Who Else Could Ever Ease As Quantitative As Me?

When the Fed launched its first episode of quantitative easing in November 2008 (1.25 trillion in MBS purchases and 175 billion in agency purchases), investors largely embraced it and considered it a necessary move given the ongoing panic in credit markets and the threat of deflation. The second round of Quantitative Easing (600 billion in long term treasury bond purchases) in November 2010 was more divided since financial markets and the economy had rebounded and deflation was no longer considered a major threat. The Fed justified its action by stating that core inflation (different from headline inflation which includes energy and food prices) was running below its desired levels and unemployment was still unacceptably high. This third round of QE (open-ended purchases of $40 billion of mortgage debt a month) has seen far more critics than supporters given that the majority sentiment among investors before QE3 was that monetary policy was already overly stimulative.

The tools that Bernanke has used to stimulate the economy have been very unconventional. Without any precedent it is very hard to tell if Bernanke is leading us down the road of recovery or high inflation but it is clear that there is a high degree of concern that it will be the latter outcome.
When the picture becomes clearer he will likely either be boasting as he did in our hit track QE2 or making excuses for providing excess liquidity like Greenspan did in Greenspan’s defense

Pistol Pete

I recently had the opportunity to hear Pistol Peter Schiff speak on the economy. His speech rehashed his major talking points over the past several years but it was fun seeing him in person. Here were some of his major points:

1. There is already substantial inflation that exists in most major developped economies. He believes that oil prices are the perfect example of this. The demand for oil is at a recent low while the supply has simultaneously reached a high but the price is still at $110 which has been entirely caused by his defintion of inflation ( the increase in the money supply). When pressed about why inflation hasn’t showed up in more tradional measures like the personal consumption expenditure index, he said that much of it has to do with the effect of subsitution. This means that if people were previously eating filet mignon, they might now be substituting towards a cheaper product like hamburger meat and thus PCE will not record inflation. He thinks that by the time measures like CPI, PCE start recording substantial inflation, that real inflation in the economy will already be out of control.

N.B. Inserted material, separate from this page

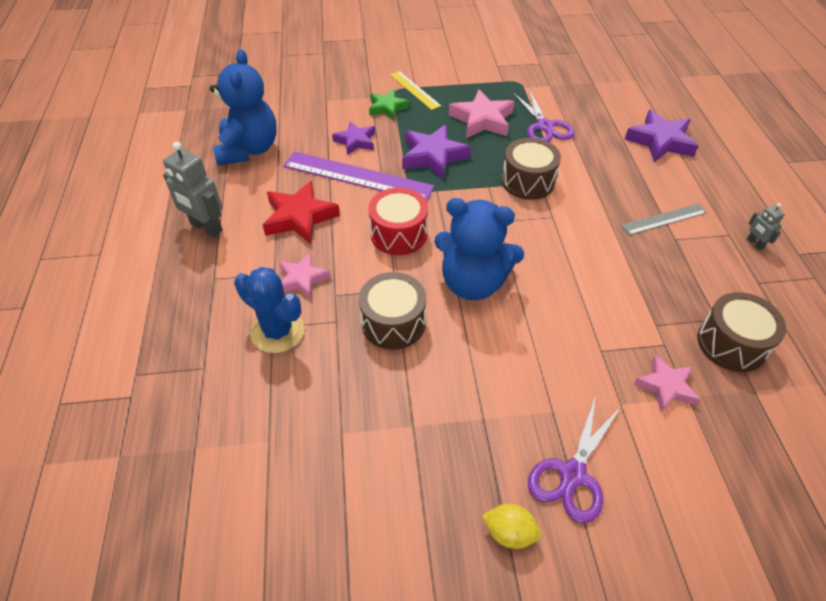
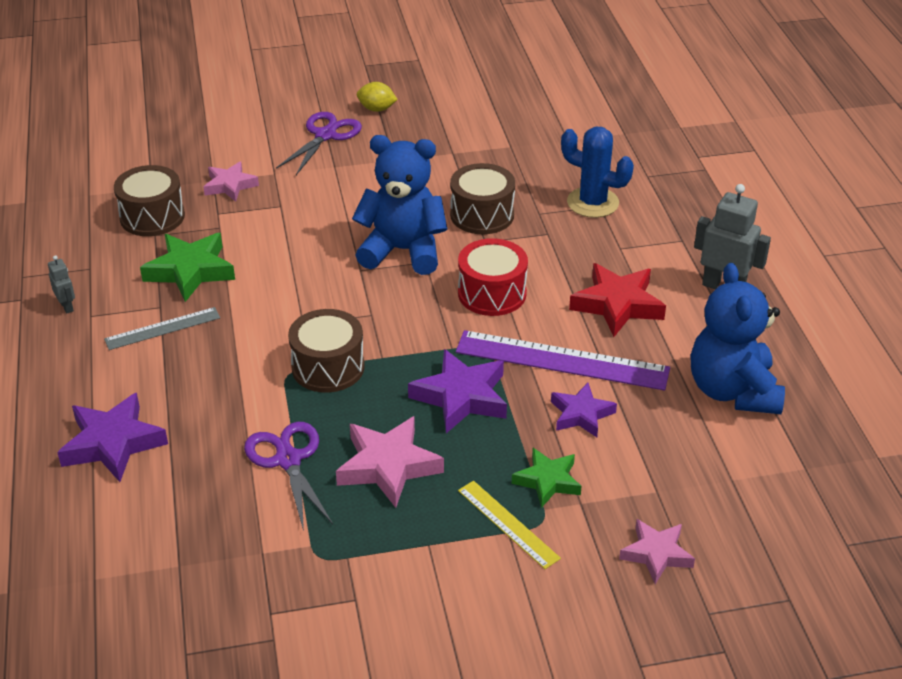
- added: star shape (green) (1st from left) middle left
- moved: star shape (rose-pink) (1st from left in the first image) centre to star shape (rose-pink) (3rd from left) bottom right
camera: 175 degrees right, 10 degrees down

He also thinks that people aren’t more concerned about the inflationary impact of quantitative easing because the government created a good term from a marketting standpoint. He asserted that “Quantitative sounds smart and easing sounds pleasant”. He thinks if they called it what it actually is (debt monetization) people would be more concerned.

2. One conclusion from the inflation we are creating through low interest rates and quantitative easing is that interest rates are bound to rise. At that point he believes both the government and the banks will become insolvent. He says that the banks are borrowing money at practically zero interest rates and reinvesting in slighly higher yielding treasuries and mortgages. Once interest rates rise, the spread will turn negative and they will become insolvent. Concomitantly, the goverment will find it impossible to service the interest on their debt once interest rates rise.

3. He thinks that the dow and gold will converge to a 1:1 price ratio. He says this has already happened twice in history (in the 30’s and in the 80’s) and the economy wasn’t nearly as bad then. He didn’t want to speculate whether the prices will converage at the dow’s current price of 13,000 or gold’s 1,800 or somewhere in between. Other than his bullishness in commodities, he is much more bullish on emerging market stocks that pay a solid dividend. He thinks that the only thing that is worse than holding US dollars are US bonds (a promise to be paid US dollars in the future). He seems to be in agreement with Warren Buffet who recently wrote an op-ed on the toxic nature of US bonds.